Successful ETL Automation: Libraries, Review papers, Use Cases
I'm curious if anyone can point to some successful extract, transform, load (ETL) automation libraries, papers, or use cases for somewhat inhomogenious data?
I would be interested to see any existing libraries dealing with scalable ETL solutions. Ideally these would be capable of ingesting 1-5 petabytes of data containing 50 billion records from 100 inhomogenious data sets in tens or hundreds of hours running on 4196 cores (256 I2.8xlarge AWS machines). I really do mean ideally, as I would be interested to hear about a system with 10% of this functionality to help reduce our team's ETL load.

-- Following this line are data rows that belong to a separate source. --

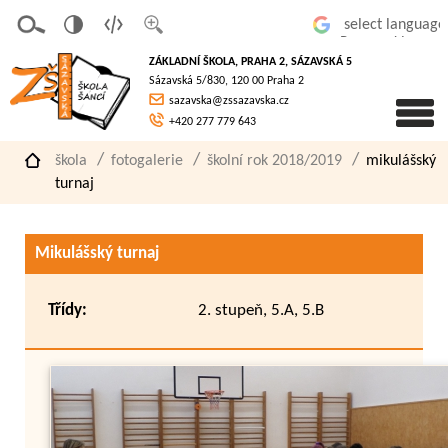
v
t
z
Powered by
erze
extov
většit
ZÁKLADNÍ ŠKOLA, PRAHA 2, SÁZAVSKÁ 5
pro
á
písmo
Sázavská 5/830, 120 00 Praha 2
slaboz
verze
sazavska@zssazavska.cz
raké
+420 277 779 643
škola
fotogalerie
školní rok 2018/2019
mikulášský
turnaj
Mikulášský turnaj
Třídy:
2. stupeň, 5.A, 5.B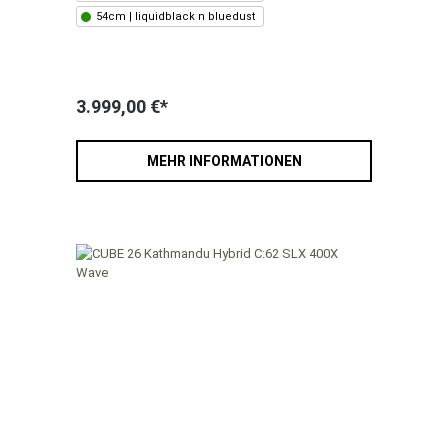
54cm | liquidblack n bluedust
3.999,00 €*
MEHR INFORMATIONEN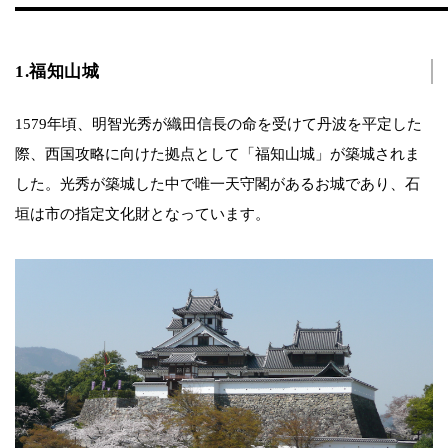
1.福知山城
1579年頃、明智光秀が織田信長の命を受けて丹波を平定した
際、西国攻略に向けた拠点として「福知山城」が築城されま
した。光秀が築城した中で唯一天守閣があるお城であり、石
垣は市の指定文化財となっています。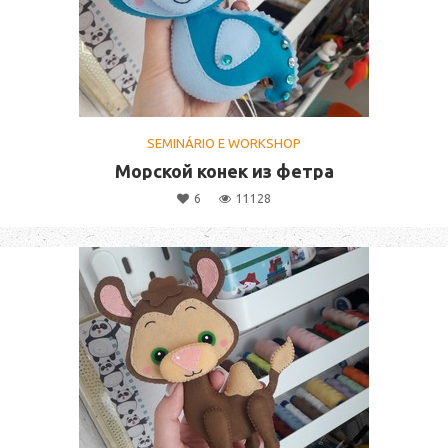
SEMINÁRIO E WORKSHOP
Морской конек из фетра
6
11128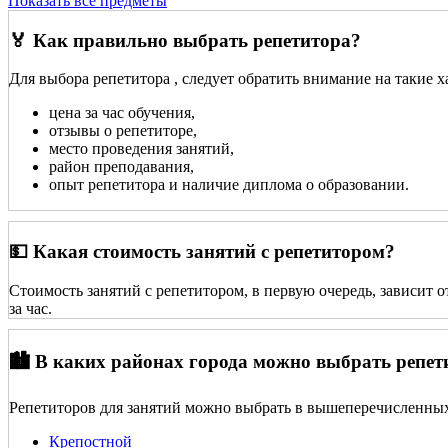
Показать все предметы
🏅 Как правильно выбрать репетитора?
Для выбора репетитора
, следует обратить внимание на такие 
цена за час обучения,
отзывы о репетиторе,
место проведения занятий,
район преподавания,
опыт репетитора и наличие диплома о образовании.
💵 Какая стоимость занятий с репетитором?
Стоимость занятий с репетитором, в первую очередь, зависит 
за час.
🏙️ В каких районах города можно выбрать репет
Репетиторов для занятий можно выбрать в вышеперечисленных
Крепостной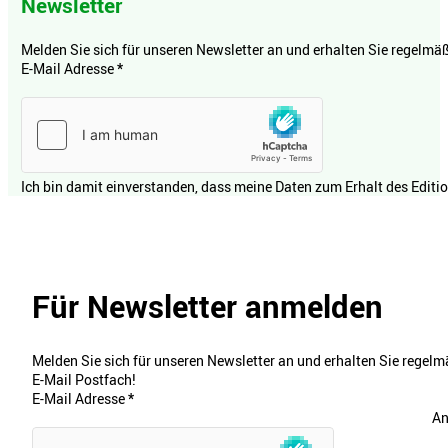
Newsletter
Melden Sie sich für unseren Newsletter an und erhalten Sie regelmäßi
E-Mail Adresse
*
Ich bin damit einverstanden, dass meine Daten zum Erhalt des Editi
Für Newsletter anmelden
Melden Sie sich für unseren Newsletter an und erhalten Sie regelmä
E-Mail Postfach!
E-Mail Adresse
*
An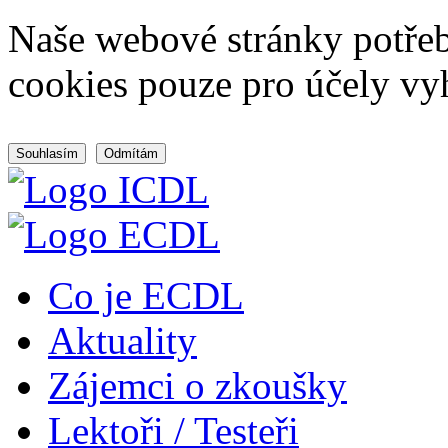
Naše webové stránky potřeb
cookies pouze pro účely vy
Souhlasím
Odmítám
Co je ECDL
Aktuality
Zájemci o zkoušky
Lektoři / Testeři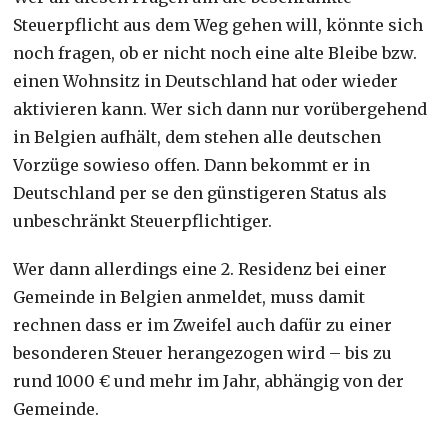
Steuerpflicht aus dem Weg gehen will, könnte sich
noch fragen, ob er nicht noch eine alte Bleibe bzw.
einen Wohnsitz in Deutschland hat oder wieder
aktivieren kann. Wer sich dann nur vorübergehend
in Belgien aufhält, dem stehen alle deutschen
Vorzüge sowieso offen. Dann bekommt er in
Deutschland per se den günstigeren Status als
unbeschränkt Steuerpflichtiger.
Wer dann allerdings eine 2. Residenz bei einer
Gemeinde in Belgien anmeldet, muss damit
rechnen dass er im Zweifel auch dafür zu einer
besonderen Steuer herangezogen wird – bis zu
rund 1000 € und mehr im Jahr, abhängig von der
Gemeinde.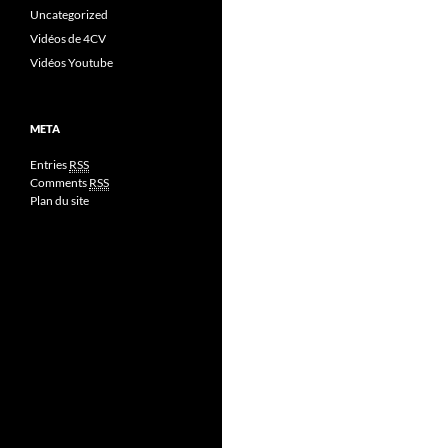
Uncategorized
Vidéos de 4CV
Vidéos Youtube
META
Entries
RSS
Comments
RSS
Plan du site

Otherwise, I would be interested to see any books or review articles on the subject or high quality research papers. I have done a literature review and have only found lower quality conference proceedings with dubious claims.
I've seen a few commercial products advertised, but again, these make dubious claims without much evidence of their efficacy.
The datasets are rectangular and can take the form of fixed width files, CSV, TSV, and PSV. Number of fields range from 6 to 150 and contain mostly text based information about entities. Cardinality is large for individual information (address), but smaller for specific details like car type (van, suv, sedan).
Mappings from abbreviated data to human readable formats is commonly needed, as is transformation of records to first-normal-form.
As is likely obvious to the cognoscenti, I am looking for techniques that move beyond deterministic methods, using some sort of semi-supervised or supervised learning model.
I know this is a tall order, but I'm curious to assess the state-of-the-art before embarking on some ETL automation tasks to help guide how far to set our sights.
Thanks for your help!
Topic etl normalization data-cleaning
Category Data Science